Вера Красовская, балетный историк и критик, профессор, выпускница Вагановой 1933 года: С ученицами Ваганова особо не церемонилась. Всегда была весьма резка и остра на язык. Но что удивительно — почти никто не обижался. Танцовщиц, от солисток до маленьких учениц, величала исключительно "дурами" — это превратилось в нечто, как будто бы вполне предусмотренное этикетом.
Дверь ее маленького кабинетика в училище выходила прямо в репетиционный зал. Агриппина Яковлевна иногда нарочно затягивала начало урока. Мы, уже переодетые, ждем, ждем — она не выходит. Вдруг кто-то замечает, что сквозь замочную скважину на нас смотрит зеленый глаз. Пулей подлетаем к палке и начинаем делать plie. Только после этого появляется Агриппина Яковлевна.

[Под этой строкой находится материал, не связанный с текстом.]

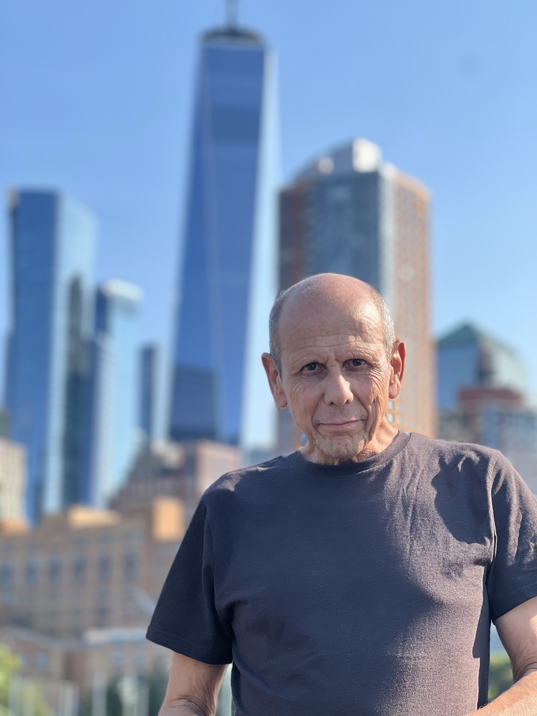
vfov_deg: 25.3
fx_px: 1593
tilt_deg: +13.1
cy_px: 358
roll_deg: -0.2
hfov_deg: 19.1
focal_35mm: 77
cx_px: 268
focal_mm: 9
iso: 32
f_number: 2.8
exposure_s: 1/380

Думаю, что доживи Ваганова до наших дней, она пересмотрела бы свою систему — изменила бы свое отношение к работе стоп, к шагу. Нам, например, строго запрещалось драть ноги наверх и растягиваться у палки. Впрочем, однажды Ваганова задала нам, ученицам, комбинацию ronds de jambe par terre, после которой надо было сесть в шпагат. Ваганова всегда была экспериментатором — ей хотелось посмотреть, можно ли это сделать. Выполнили все, так как вне класса потихоньку пробовали шпагат.
В обращении с ученицами Агриппина Яковлевна была не чужда некоторой театральности, что ли. Вот пример. Таля Дудинская, гораздая на шалости, как-то в очередной раз провинилась. Закончился класс:
— Дудинская, останься.
Таля очень воодушевлена: наверное, думает, дадут что-то в театре танцевать. Подходит. Ваганова, повернувшись к зеркалу, поправляет прическу и так, между прочим:
— Дудинская, что ты собираешься делать после училища?
— Работать, Агриппина Яковлевна.
— Где работать?
— В Мариинском театре,— уже лепечет Таля.
— А что ты там собираешься делать?
— Танцевать.
— Танцевать?! — Ваганова резко поворачивается.— Так почему же ты... — и так далее.
Таня Вечеслова, обиженная на театральные притеснения, как-то подала Вагановой список своих ролей: у меня, мол, большой репертуар, а в текущих спектаклях занята мало. Агриппина Яковлевна внимательнейшим образом все это изучила. Медленно, даже торжественно свернула в трубочку и подала свиток Вечесловой: "На, дура. Кто это тебе, интересно, написал?"
К самой знаменитой своей ученице — Улановой — относилась прохладно. Отчасти потому, что Уланова мало походила на вагановский идеал танцовщицы. Но главная причина: Уланова постоянно повторяла, что в профессиональном плане всем обязана матери, Марии Романовой. Но у матери она занималась только в средних классах, а у Вагановой — в старших, затем в театре. Галина позиция, естественно, раздражала Агриппину Яковлевну.
До войны артисты одевались плохо, бедно. Когда Уланова сшила беличью шубку, весь театр бегал посмотреть. После чего живо обсуждали. В это-то время в Ленинград приехала погостить красавица Елена Тангиева. Вагановская ученица, она вышла замуж за иностранца (до войны Прибалтика все еще была заграницей) и укатила с ним. На спектакле она, в мехах и бриллиантах, сидела рядом с Вагановой в директорской ложе. Я, по примеру многих артистов, прилепилась где-то сбоку. Внезапно Тангиева наклоняет свою прекрасную голову к Агриппине Яковлевне и самым светским тоном интересуется: "Почему декорация шатается? Так и положено?" Груша взрывается: "Вот дура, привязалась. У меня утром урок, потом репетиция. Я пришла домой, выпила за обедом водки и — в театр. У меня сейчас все шатается!"
А вместе с тем, Грушу все обожали. Кажется, только она могла серьезно советовать ученице перед свиданием посидеть в темной комнате, чтобы расширились зрачки и глаза стали красивее.